» Given entries
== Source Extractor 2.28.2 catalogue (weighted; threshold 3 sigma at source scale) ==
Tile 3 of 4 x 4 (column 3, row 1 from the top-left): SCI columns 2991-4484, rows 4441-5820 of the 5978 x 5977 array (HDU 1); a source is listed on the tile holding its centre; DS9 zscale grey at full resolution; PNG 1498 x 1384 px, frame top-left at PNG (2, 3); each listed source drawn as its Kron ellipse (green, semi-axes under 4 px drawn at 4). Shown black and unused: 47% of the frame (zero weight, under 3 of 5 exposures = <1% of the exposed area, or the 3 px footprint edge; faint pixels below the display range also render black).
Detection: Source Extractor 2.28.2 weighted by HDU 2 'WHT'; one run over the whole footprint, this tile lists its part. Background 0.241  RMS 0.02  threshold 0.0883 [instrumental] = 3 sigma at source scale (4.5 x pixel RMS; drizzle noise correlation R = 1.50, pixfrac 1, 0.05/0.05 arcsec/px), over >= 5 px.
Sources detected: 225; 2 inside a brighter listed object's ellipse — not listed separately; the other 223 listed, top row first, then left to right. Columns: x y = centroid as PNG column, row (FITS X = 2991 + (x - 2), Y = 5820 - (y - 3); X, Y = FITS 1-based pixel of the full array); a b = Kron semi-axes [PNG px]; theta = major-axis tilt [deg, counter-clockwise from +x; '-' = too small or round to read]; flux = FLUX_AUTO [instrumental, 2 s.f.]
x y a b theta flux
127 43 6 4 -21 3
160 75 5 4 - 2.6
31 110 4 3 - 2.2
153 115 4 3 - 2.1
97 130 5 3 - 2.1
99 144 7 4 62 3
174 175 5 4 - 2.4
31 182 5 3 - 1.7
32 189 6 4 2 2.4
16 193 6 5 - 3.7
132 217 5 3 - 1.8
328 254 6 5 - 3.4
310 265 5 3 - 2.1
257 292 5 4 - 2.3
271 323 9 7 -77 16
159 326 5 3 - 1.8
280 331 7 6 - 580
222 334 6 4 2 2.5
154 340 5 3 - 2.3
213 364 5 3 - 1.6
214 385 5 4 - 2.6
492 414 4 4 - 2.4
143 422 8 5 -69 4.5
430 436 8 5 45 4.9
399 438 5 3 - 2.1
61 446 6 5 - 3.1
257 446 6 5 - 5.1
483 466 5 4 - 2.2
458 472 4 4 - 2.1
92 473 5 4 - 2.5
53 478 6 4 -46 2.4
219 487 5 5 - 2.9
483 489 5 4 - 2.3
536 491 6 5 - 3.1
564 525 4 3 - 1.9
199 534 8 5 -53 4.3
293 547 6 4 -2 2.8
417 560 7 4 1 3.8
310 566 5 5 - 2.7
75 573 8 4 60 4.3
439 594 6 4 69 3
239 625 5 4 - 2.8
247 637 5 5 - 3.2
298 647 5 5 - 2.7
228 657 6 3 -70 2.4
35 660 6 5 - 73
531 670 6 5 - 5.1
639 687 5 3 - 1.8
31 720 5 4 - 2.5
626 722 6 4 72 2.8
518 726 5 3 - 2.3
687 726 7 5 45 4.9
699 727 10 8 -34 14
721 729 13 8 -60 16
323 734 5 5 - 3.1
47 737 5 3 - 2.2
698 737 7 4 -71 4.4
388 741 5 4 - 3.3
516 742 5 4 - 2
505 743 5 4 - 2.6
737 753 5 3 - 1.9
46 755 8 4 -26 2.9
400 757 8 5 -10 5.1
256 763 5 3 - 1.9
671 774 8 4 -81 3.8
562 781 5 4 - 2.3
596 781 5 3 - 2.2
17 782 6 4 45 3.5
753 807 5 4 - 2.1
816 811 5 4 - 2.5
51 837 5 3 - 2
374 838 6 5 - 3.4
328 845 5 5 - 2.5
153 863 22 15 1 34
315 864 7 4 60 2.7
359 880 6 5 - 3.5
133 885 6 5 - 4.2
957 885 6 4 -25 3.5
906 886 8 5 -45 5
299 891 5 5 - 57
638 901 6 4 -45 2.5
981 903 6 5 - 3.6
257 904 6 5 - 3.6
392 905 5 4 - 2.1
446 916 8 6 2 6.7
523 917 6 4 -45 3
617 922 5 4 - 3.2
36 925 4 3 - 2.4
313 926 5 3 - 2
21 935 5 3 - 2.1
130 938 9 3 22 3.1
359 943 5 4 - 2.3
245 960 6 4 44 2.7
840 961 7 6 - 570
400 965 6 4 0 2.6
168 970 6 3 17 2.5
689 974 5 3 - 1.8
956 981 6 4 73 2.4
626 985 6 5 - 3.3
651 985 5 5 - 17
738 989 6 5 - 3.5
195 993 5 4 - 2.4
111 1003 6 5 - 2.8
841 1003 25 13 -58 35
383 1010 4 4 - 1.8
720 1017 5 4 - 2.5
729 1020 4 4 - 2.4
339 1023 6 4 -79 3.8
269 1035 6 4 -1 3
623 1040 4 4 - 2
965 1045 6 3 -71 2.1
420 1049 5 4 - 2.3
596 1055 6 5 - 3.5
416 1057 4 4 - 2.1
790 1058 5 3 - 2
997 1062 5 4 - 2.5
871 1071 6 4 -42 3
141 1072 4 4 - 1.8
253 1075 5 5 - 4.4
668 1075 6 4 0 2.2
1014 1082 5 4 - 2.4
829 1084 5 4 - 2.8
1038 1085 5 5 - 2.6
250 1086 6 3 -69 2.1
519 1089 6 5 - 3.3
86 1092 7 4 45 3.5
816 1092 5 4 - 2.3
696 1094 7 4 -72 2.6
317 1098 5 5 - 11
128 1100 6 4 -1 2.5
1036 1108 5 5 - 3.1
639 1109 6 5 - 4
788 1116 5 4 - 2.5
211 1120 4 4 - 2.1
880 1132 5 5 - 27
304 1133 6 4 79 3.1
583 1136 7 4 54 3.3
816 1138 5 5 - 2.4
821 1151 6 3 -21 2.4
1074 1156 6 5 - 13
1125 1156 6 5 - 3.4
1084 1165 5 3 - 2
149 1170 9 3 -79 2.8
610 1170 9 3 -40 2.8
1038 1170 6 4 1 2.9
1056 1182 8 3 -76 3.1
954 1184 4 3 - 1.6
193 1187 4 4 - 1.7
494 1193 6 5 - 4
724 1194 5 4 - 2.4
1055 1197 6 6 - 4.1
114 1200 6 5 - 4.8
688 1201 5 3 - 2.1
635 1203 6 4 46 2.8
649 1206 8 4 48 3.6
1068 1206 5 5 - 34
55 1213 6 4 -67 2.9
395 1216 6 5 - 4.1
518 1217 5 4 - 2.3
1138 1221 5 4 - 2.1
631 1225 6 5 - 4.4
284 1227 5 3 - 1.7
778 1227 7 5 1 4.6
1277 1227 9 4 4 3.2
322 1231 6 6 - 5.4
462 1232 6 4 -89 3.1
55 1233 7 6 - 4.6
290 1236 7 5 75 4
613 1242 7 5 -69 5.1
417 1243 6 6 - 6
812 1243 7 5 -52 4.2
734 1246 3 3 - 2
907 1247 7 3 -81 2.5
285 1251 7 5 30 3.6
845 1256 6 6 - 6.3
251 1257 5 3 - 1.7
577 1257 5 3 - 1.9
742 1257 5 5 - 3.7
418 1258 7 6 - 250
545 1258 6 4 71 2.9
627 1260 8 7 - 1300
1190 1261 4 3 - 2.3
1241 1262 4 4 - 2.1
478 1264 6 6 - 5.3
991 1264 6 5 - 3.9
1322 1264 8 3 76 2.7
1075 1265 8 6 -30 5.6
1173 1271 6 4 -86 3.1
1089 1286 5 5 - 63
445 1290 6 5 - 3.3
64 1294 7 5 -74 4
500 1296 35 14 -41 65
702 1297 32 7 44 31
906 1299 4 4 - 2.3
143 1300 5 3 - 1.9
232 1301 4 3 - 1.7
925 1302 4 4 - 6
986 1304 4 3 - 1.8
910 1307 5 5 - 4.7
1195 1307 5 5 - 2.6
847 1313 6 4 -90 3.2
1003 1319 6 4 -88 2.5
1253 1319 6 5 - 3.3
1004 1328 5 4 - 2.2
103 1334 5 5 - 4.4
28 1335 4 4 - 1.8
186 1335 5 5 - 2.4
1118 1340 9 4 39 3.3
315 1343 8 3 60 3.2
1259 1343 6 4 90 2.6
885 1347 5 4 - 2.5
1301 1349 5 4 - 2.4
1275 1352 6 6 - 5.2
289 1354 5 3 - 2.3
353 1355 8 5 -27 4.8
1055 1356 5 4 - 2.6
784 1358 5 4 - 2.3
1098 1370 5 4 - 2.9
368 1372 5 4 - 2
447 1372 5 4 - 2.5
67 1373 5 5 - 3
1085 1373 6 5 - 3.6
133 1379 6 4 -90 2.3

» Instruction
Copy out, word for word, the lines of the items from the very first line through the line containing "Detection: Source Extractor", both ends included.

» Exercise output
== Source Extractor 2.28.2 catalogue (weighted; threshold 3 sigma at source scale) ==
Tile 3 of 4 x 4 (column 3, row 1 from the top-left): SCI columns 2991-4484, rows 4441-5820 of the 5978 x 5977 array (HDU 1); a source is listed on the tile holding its centre; DS9 zscale grey at full resolution; PNG 1498 x 1384 px, frame top-left at PNG (2, 3); each listed source drawn as its Kron ellipse (green, semi-axes under 4 px drawn at 4). Shown black and unused: 47% of the frame (zero weight, under 3 of 5 exposures = <1% of the exposed area, or the 3 px footprint edge; faint pixels below the display range also render black).
Detection: Source Extractor 2.28.2 weighted by HDU 2 'WHT'; one run over the whole footprint, this tile lists its part. Background 0.241  RMS 0.02  threshold 0.0883 [instrumental] = 3 sigma at source scale (4.5 x pixel RMS; drizzle noise correlation R = 1.50, pixfrac 1, 0.05/0.05 arcsec/px), over >= 5 px.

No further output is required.